IMG 2902IMG 2902Sie kämpften 10 Stunden verbissen um jeden Punkt. Lea Laukamp, Henrike Fehmer und Emma Vogt gaben alles und wurden verdient Westdeutscher Mannschaftmeister der B-Schülerinnen in Lippstadt.

Das ist nach den Erfolgen bei den Mini Meisterschaften der größte Erfolg der Tischtennis Abteilung überhaupt. Trainer Christoph Horsel, der seine Schützlinge nach Lippstadt begleitete, war sichtlich angetan und freute sich über die Glückwünsche des WTTV. „Für diesen Erfolg haben wir über drei Jahre lang die Mannschaft systematisch aufgebaut und immer wieder durch Einzeltraining auf dieses Top Level gebracht.“
Die besten sechs Mannschaften aus NRW, die sich für diese Endrunde qualifiziert hatten, zeigten Spitzentischtennis auf höchstem Niveau. Aufgeteilt in zwei Dreier Gruppen erreichen die Sieger das Finale. Das erste Spiel gegen den Lokalmatador LTV Lippstadt war ein echter Krimi. Trotz großer Anfeuerung der heimischen Mannschaft gewann Lea das Auftaktmatch mit 3:0. Henrike Fehmer verlor gegen die gegnerische Nr. 1. Zwischenstand 1:1. Emma Vogt brachte das Billerbecker Team wieder mit 2:1 in Führung. Nach einem hart erkämpften Sieg (3:2) vom Doppel Laukamp/Fehmer stand es 3:1 und alles sah nach einem klaren Erfolg aus. Nachdem das nächste Spiel verloren ging, kam die große Stunde von Emma Vogt. Voll fokussiert auf das Match, siegte sie auch in ihrem zweiten Spiel gegen ihre favorisierte Gegnerin aus Lippstadt mit 3:2. Damit war der 4. Punkt zum Gesamtsieg im ersten Match von 4:2 erreicht.

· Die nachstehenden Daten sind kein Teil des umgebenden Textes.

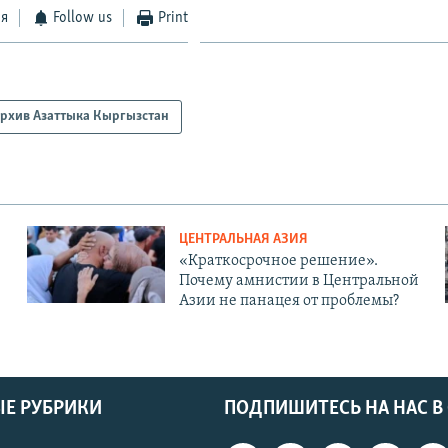
ся
Follow us
Print
рхив Азаттыка Кыргызстан
ЦЕНТРАЛЬНАЯ АЗИЯ
«Краткосрочное решение».
Почему амнистии в Центральной
Азии не панацея от проблемы?
Е РУБРИКИ
ПОДПИШИТЕСЬ НА НАС В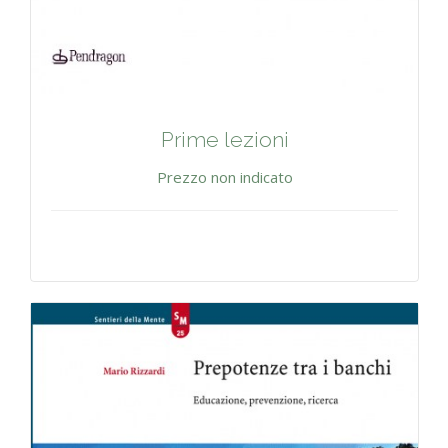
Prime lezioni
Prezzo non indicato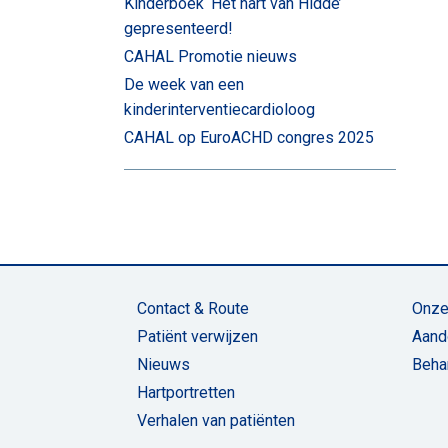
Kinderboek ‘Het hart van Hidde’
gepresenteerd!
CAHAL Promotie nieuws
De week van een
kinderinterventiecardioloog
CAHAL op EuroACHD congres 2025
Contact & Route
Onze
Patiënt verwijzen
Aand
Nieuws
Beha
Hartportretten
Verhalen van patiënten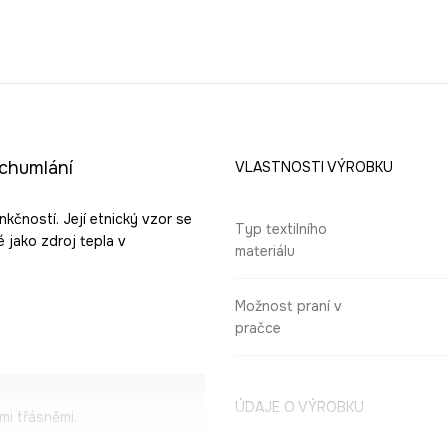
achumlání
VLASTNOSTI VÝROBKU
kčností. Její etnický vzor se
Typ textilního
 jako zdroj tepla v
materiálu
Možnost praní v
pračce
ÚDAJE O VÝROBKU
i třásněmi.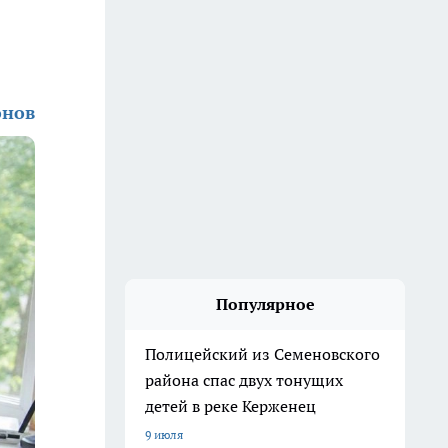
онов
Популярное
Полицейский из Семеновского
района спас двух тонущих
детей в реке Керженец
9 июля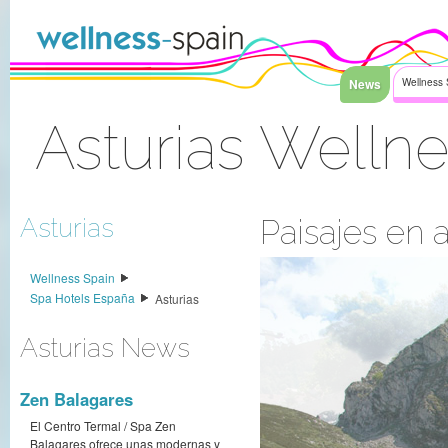
Saltar al contenido
News
Wellness 
Asturias Welln
Acceder
Asturias
Paisajes en 
Wellness Spain
Spa Hotels España
Asturias
Asturias News
Zen Balagares
El Centro Termal / Spa Zen
Balagares ofrece unas modernas y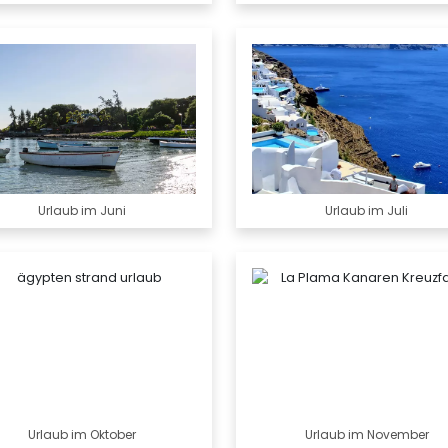
Urlaub im Juni
Urlaub im Juli
Urlaub im Oktober
Urlaub im November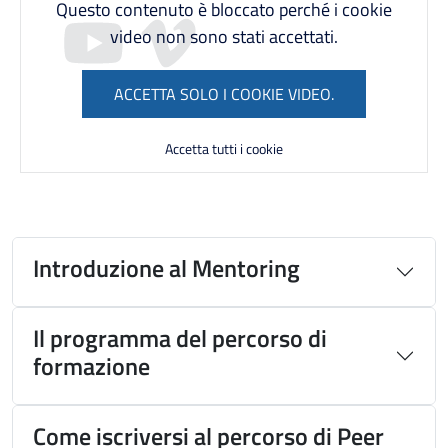
Questo contenuto è bloccato perché i cookie
video non sono stati accettati.
ACCETTA SOLO I COOKIE VIDEO.
Accetta tutti i cookie
Introduzione al Mentoring
Il programma del percorso di
formazione
Come iscriversi al percorso di Peer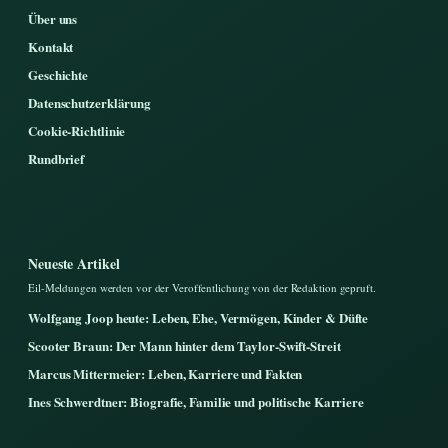
Über uns
Kontakt
Geschichte
Datenschutzerklärung
Cookie-Richtlinie
Rundbrief
Neueste Artikel
Eil-Meldungen werden vor der Veroffentlichung von der Redaktion gepruft.
Wolfgang Joop heute: Leben, Ehe, Vermögen, Kinder & Düfte
Scooter Braun: Der Mann hinter dem Taylor-Swift-Streit
Marcus Mittermeier: Leben, Karriere und Fakten
Ines Schwerdtner: Biografie, Familie und politische Karriere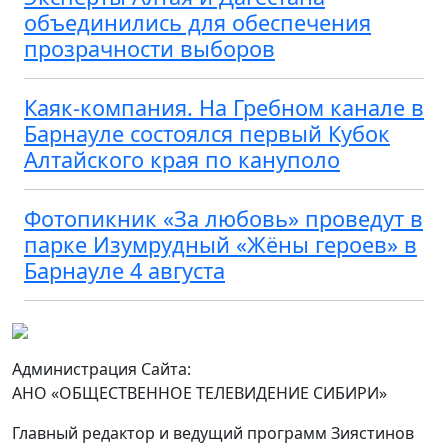
объединились для обеспечения
прозрачности выборов
Каяк-компания. На Гребном канале в
Барнауле состоялся первый Кубок
Алтайского края по кануполо
Фотопикник «За любовь» проведут в
парке Изумрудный «Жёны героев» в
Барнауле 4 августа
Администрация Сайта:
АНО «ОБЩЕСТВЕННОЕ ТЕЛЕВИДЕНИЕ СИБИРИ»
Главный редактор и ведущий программ Зиястинов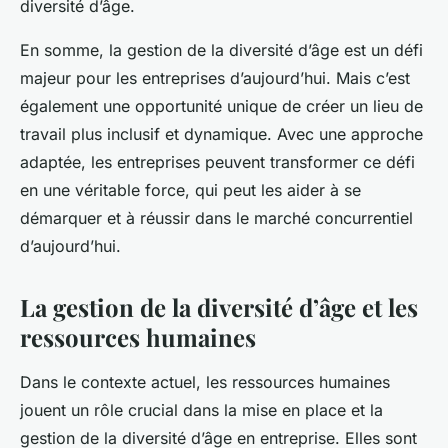
diversité d’âge.
En somme, la gestion de la diversité d’âge est un défi
majeur pour les entreprises d’aujourd’hui. Mais c’est
également une opportunité unique de créer un lieu de
travail plus inclusif et dynamique. Avec une approche
adaptée, les entreprises peuvent transformer ce défi
en une véritable force, qui peut les aider à se
démarquer et à réussir dans le marché concurrentiel
d’aujourd’hui.
La gestion de la diversité d’âge et les
ressources humaines
Dans le contexte actuel, les ressources humaines
jouent un rôle crucial dans la mise en place et la
gestion de la diversité d’âge en entreprise. Elles sont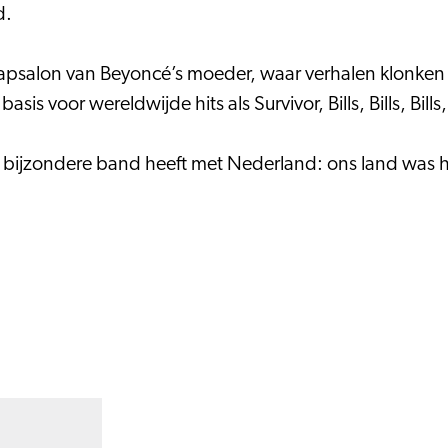
d.
kapsalon van Beyoncé’s moeder, waar verhalen klonken ov
s voor wereldwijde hits als Survivor, Bills, Bills, Bi
en bijzondere band heeft met Nederland: ons land was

Der nächste Gegner war die Mannschaft vom TTG Winterschlick aus dem Bezirk Mittelrhein. Bei einem Sieg lockte schon das Endspiel. Die Billerbeckerinnen spielten wie entfesselt auf und zeigten, warum die Mannschaft seit fast 2 Jahren ungeschlagen ist. Mit einem klaren 4:0 Sieg wurde der Gegner förmlich von der Platte geschmettert. Das bedeutete: Finale gegen den DJK SR Cappeln aus dem Bezirk Arnsberg. Eine kaum lösbare Aufgabe, denn Cappeln besitzt 2 Ranglistenspielerinnen in ihren Reihen. Der Start war vielversprechend, Lea Laukamp gewann ihr erstes Spiel. In den nächsten 3 Spielen zeigte die Cappeler Mannschaft, weshalb sie im Finale standen. Zwischenstand 1:3. Als Lea in ihrem 2. Einzel mit 0.2 in Rückstand geriet, war die Hoffnung auf einen Sieg auf dem Nullpunkt angelangt. Nach kurzer Besprechung ging noch einmal ein Ruck durch die Mannschaft. Die Billerbeckerin spielte ein grandioses Spiel, glich aus zum Stande von 2:2 in Sätzen. Beim Stand von 9:9 im fünften Satz nahm der Billerbecker Couch eine Auszeit. Jetzt zahlte sich das intensive Angaben Training der letzten Wochen aus. Zwei Rückhand Seitenschnitt Angaben brachten die Entscheidung und damit die Billerbeckerinnen wieder ins Spiel. Anschließend machten Emma Vogt und Henrike Fehmer das Spiel ihres Lebens siegten sensationell und sicherten dem Team den Titel eines Westdeutschen Meisters.
Letztendlich waren die geschlossene Mannschaftsleistung und der Wille den Titel erstmals nach Billerbeck zu holen, ausschlaggebend für den Sieg. Die beste Mannschaft aus NRW, wer hätte das gedacht, als vor vier Jahren die Idee „Mädchen Tischtennis“ als Schwerpunktthema in Billerbeck geboren wurde. Eine bessere Werbung für die Domstadt kann es nicht geben, wie die Aufrufe auf der Internet Seite der Abteilung erkennen lassen.